- What is being asked: Would you retype the entries from the first line to the line bearing "virksomheder", both included, leaving out every picture?

- Extracted data:
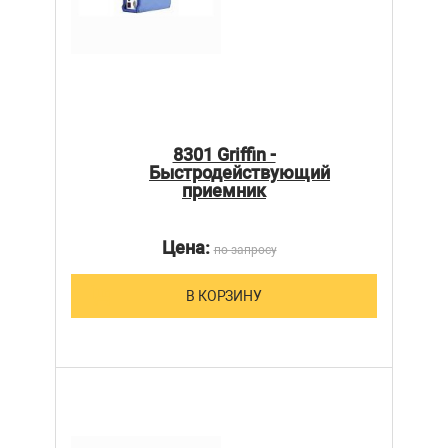
8301 Griffin -
Быстродействующий
приемник
Цена:
по запросу
В КОРЗИНУ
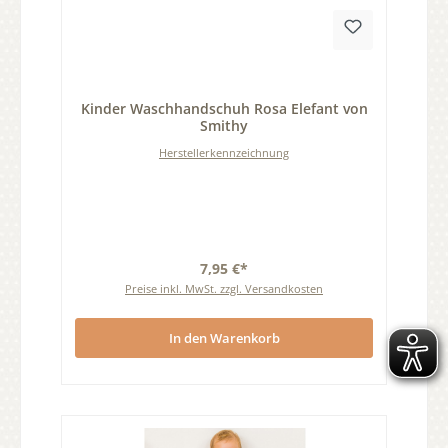
Durchschnittliche Bewertung von 0 von 5 Sternen
Kinder Waschhandschuh Rosa Elefant von
Smithy
Herstellerkennzeichnung
7,95 €*
Preise inkl. MwSt. zzgl. Versandkosten
In den Warenkorb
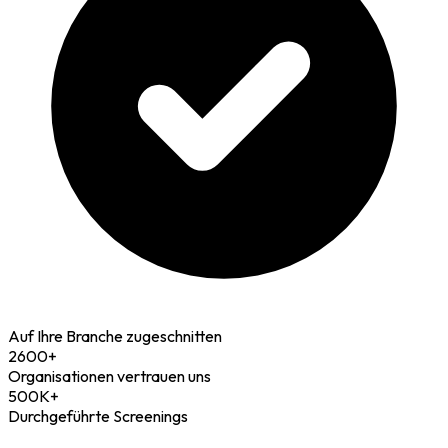
Auf Ihre Branche zugeschnitten
2600+
Organisationen vertrauen uns
500K+
Durchgeführte Screenings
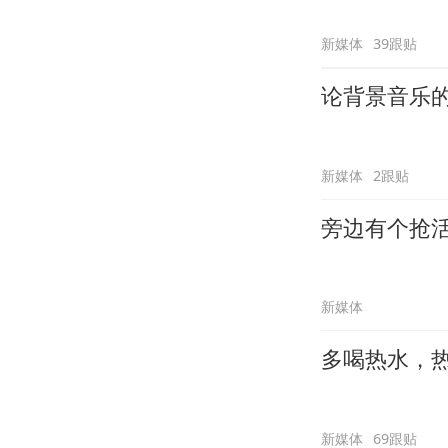
新媒体
39跟贴
论背景音乐
新媒体
2跟贴
旁边有个抢
新媒体
多喝热水，
新媒体
69跟贴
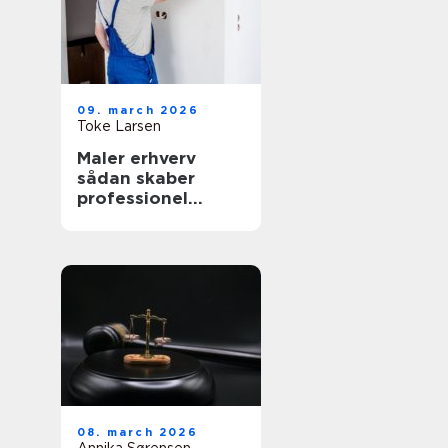
09. march 2026
Toke Larsen
Maler erhverv
sådan skaber
professionel
maling værdi for
virksomheder
08. march 2026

- Reply:
8301 Griffin -
Быстродействующий
приемник
Цена:
по запросу
В КОРЗИНУ
Durchschnittliche Bewertung von 0 von 5 Sternen
Kinder Waschhandschuh Rosa Elefant von
Smithy
Herstellerkennzeichnung
7,95 €*
Preise inkl. MwSt. zzgl. Versandkosten
In den Warenkorb
Auf Ihre Branche zugeschnitten
2600+
Organisationen vertrauen uns
500K+
Durchgeführte Screenings
新媒体
39跟贴
论背景音乐
新媒体
2跟贴
旁边有个抢
新媒体
多喝热水，
新媒体
69跟贴
09. march 2026
Toke Larsen
Maler erhverv
sådan skaber
professionel
maling værdi for
virksomheder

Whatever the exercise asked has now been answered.